- **Textauszug**:

Was sind nun Snapshots? Wenn du aus der Fractal-Audio-Ecke kommst, so kennst du ein sehr ähnliches Feature bereits unter dem Namen „Scenes“. Wenn nicht, hier eine kurze Erklärung: Bei Presets änderst du jeweils dein komplettes Setup. Du kannst bei Preset 1 mit einem Overdrive in einen simulierten Marshall spielen und diesen durch ein Delay veredeln. In Preset 2 hingegen möchtest du vielleicht einen Chorus in einen Fender spielen. Kein Problem. Nur entstehen beim Umschalten von Presets zwangsläufig kurze Pausen und oft gibt es Probleme dabei, ein Delay oder Hall ausklingen zu lassen (das ist kurzgesagt sehr rechenintensiv). Einen Snapshot kannst du dir nun wie ein feststehendes Setup vorstellen, bei dem du „nur“ Parameter ändern kannst.

Du kannst also nicht auf einmal einen Fender-Amp nutzen wo vorher keiner war. Du kannst aber innerhalb eines Presets von einem (bereits verbauten) Amp zum anderen schalten und den Chorus ausschalten, am Distortion das Gain ändern und den Flanger voll aufdrehen, den du schon immer mal benutzen wolltest. Line6 beschreibt das in der tollen Bedienungsanleitung (auf Englisch) auch sehr charmant mit: „Wolltest du schon immer heimlich ein Octopus sein um ständig Amp- und Effektsettings während des Songs ändern zu können?“ Du hast hier also die Möglichkeit, bis zu acht Snapshots in einem Preset zu speichern und somit acht komplett unterschiedliche Ausprägungen deines Setups zu nutzen.

(Bild: Dieter Stork)

- **Anfrage 1**: Nennen Sie alle Effekte, die im Textauszug über Snapshots erwähnt werden.
- **Anfrage 2**: Fassen Sie den Absatz des Textauszugs, der mit „Du kannst also nicht auf einmal“ beginnt, in Stichpunkten zusammen und behalten Sie dabei die wesentlichen Fakten bei.
- **Anfrage 3**: Geben Sie den Abschnitt des Textauszugs wortgetreu wieder, beginnend bei „Du kannst also“ und endend bei „Setups zu nutzen.“.

- **Extrahiertes Material**:
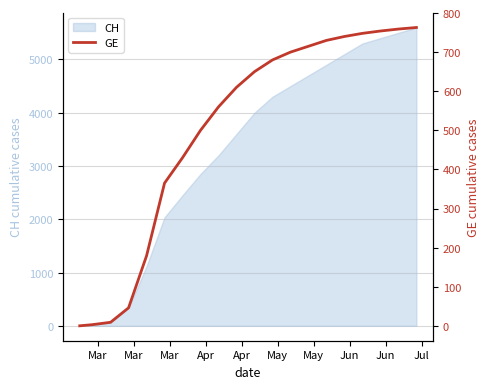

How many values exceed 650?

9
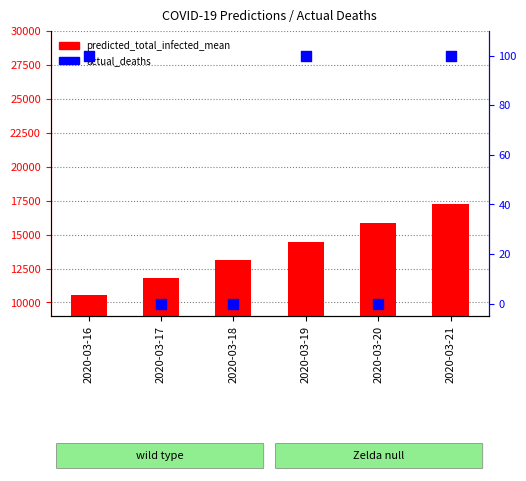

What is the total value across all series at 2020-03-17?

11796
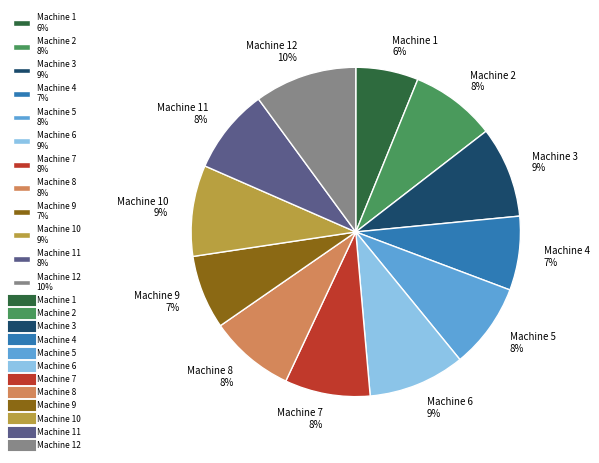

To the nearest percent, what is the average slice percentage?

8%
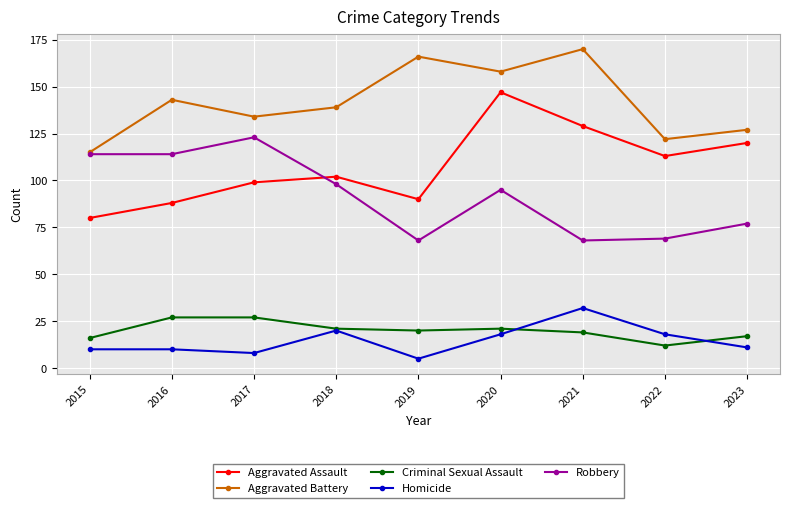

Between 2020 and 2022, which series saw the biggest shift?

Aggravated Battery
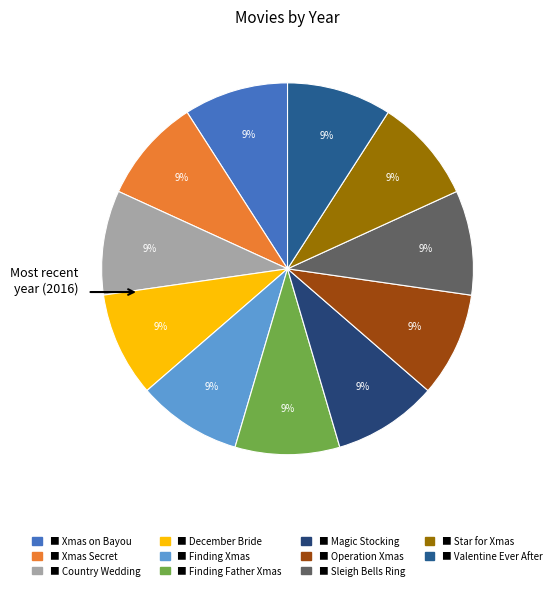

Is there a majority slice in this chart?

No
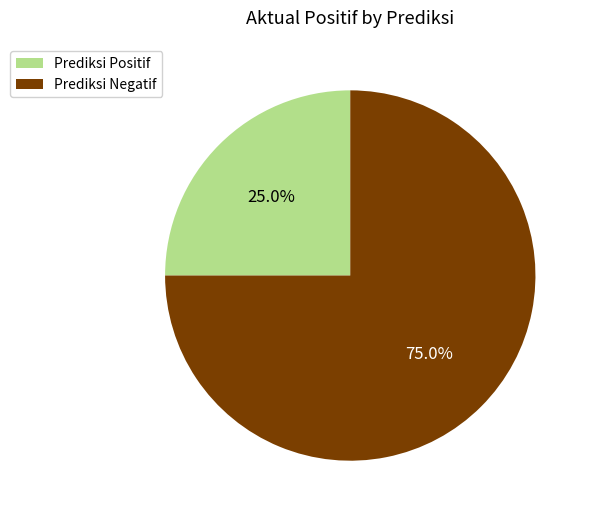

To the nearest percent, what is the difference between the Prediksi Negatif and Prediksi Positif slice percentages?

50%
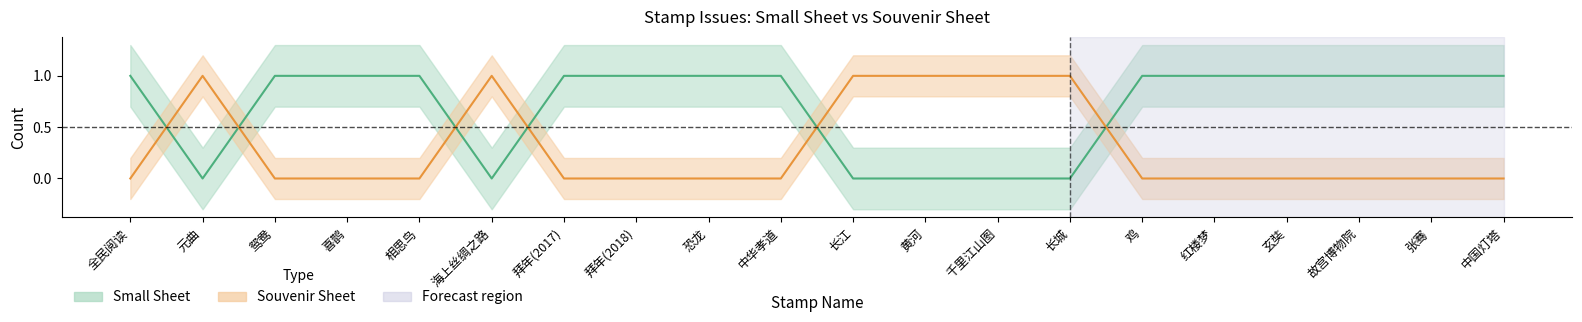

What is the label of the 10th point from the left?

中华孝道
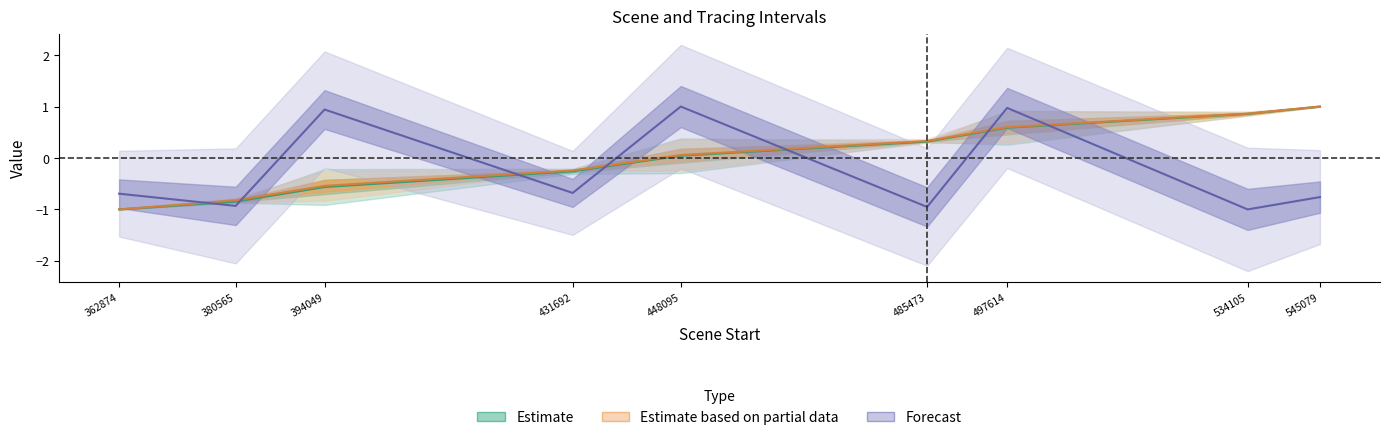

What is the spread (max minus min) of values at 448095?

1.0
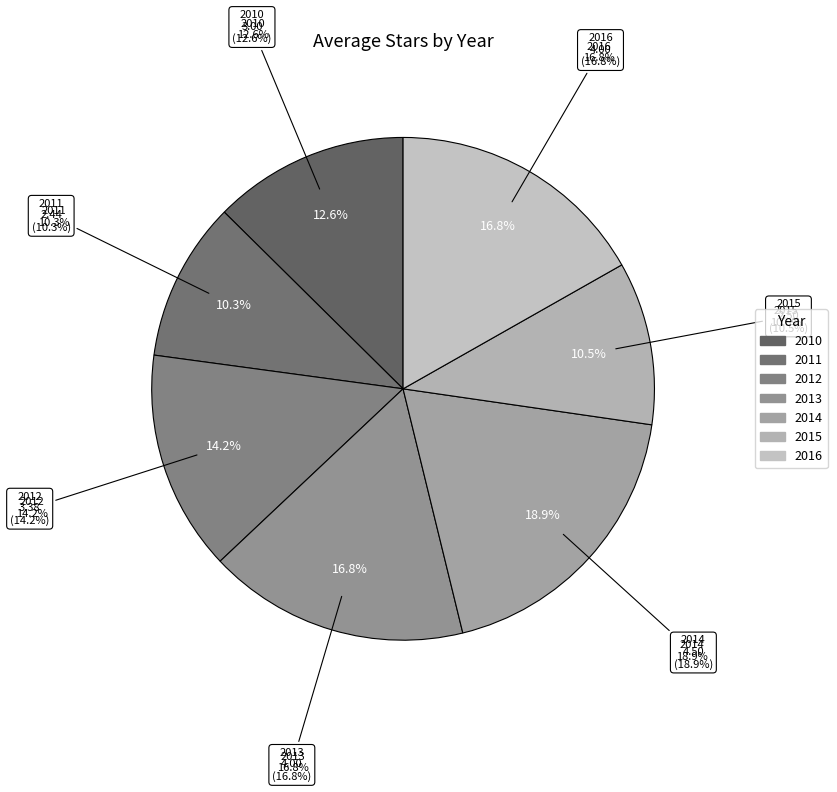

Rank the categories by value from highest to lowest.

2014, 2013, 2016, 2012, 2010, 2015, 2011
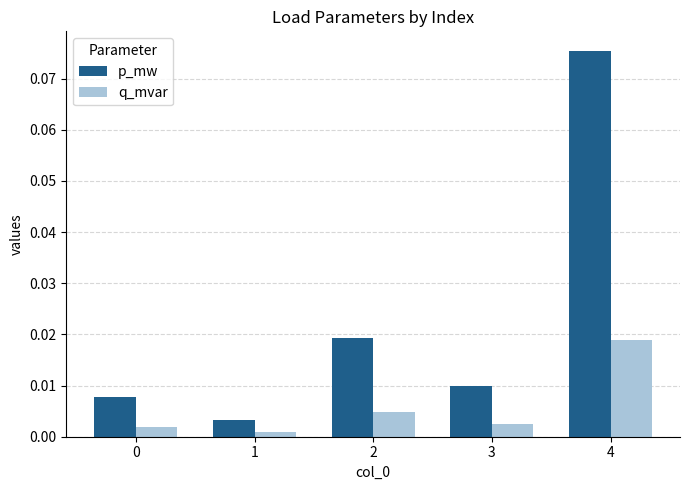

Between 0 and 4, which series saw the biggest shift?

p_mw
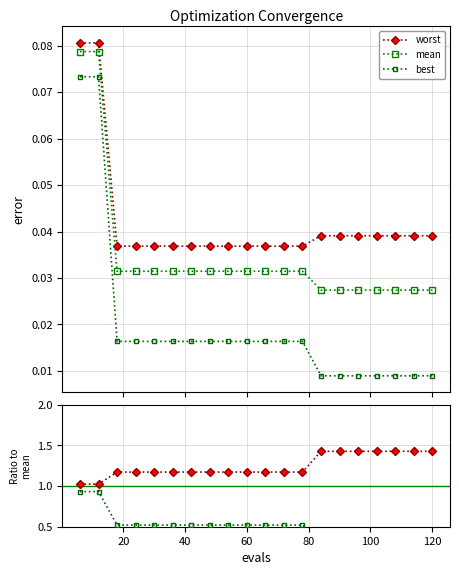

What is the difference between the maximum and second lowest values in the mean series?

0.1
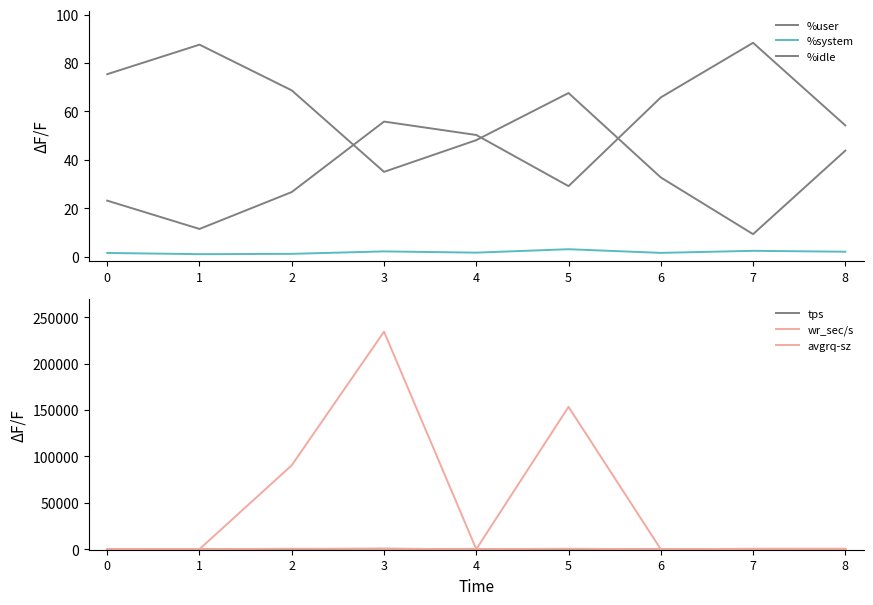

In %idle, how many points are higher than both neighbors (excluding endpoints)?

2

- **Schriftliche Antwort 1**:
- Overdrive
- Delay
- Chorus
- Hall
- Distortion
- Flanger

- **Schriftliche Antwort 2**:
- Ein Snapshot kann keinen Fender-Amp hinzufügen, wo vorher keiner war.
- Innerhalb eines Presets lässt sich jedoch zwischen bereits verbauten Amps umschalten. Außerdem kann man den Chorus ausschalten, das Gain am Distortion ändern und den Flanger voll aufdrehen.
- Die englischsprachige Bedienungsanleitung von Line6 beschreibt das mit der Frage, ob man schon immer heimlich ein Octopus sein wollte, um Amp- und Effektsettings während des Songs ständig ändern zu können.
- Pro Preset lassen sich bis zu acht Snapshots speichern, also acht komplett unterschiedliche Ausprägungen des Setups.

- **Schriftliche Antwort 3**:
Du kannst also nicht auf einmal einen Fender-Amp nutzen wo vorher keiner war. Du kannst aber innerhalb eines Presets von einem (bereits verbauten) Amp zum anderen schalten und den Chorus ausschalten, am Distortion das Gain ändern und den Flanger voll aufdrehen, den du schon immer mal benutzen wolltest. Line6 beschreibt das in der tollen Bedienungsanleitung (auf Englisch) auch sehr charmant mit: „Wolltest du schon immer heimlich ein Octopus sein um ständig Amp- und Effektsettings während des Songs ändern zu können?“ Du hast hier also die Möglichkeit, bis zu acht Snapshots in einem Preset zu speichern und somit acht komplett unterschiedliche Ausprägungen deines Setups zu nutzen.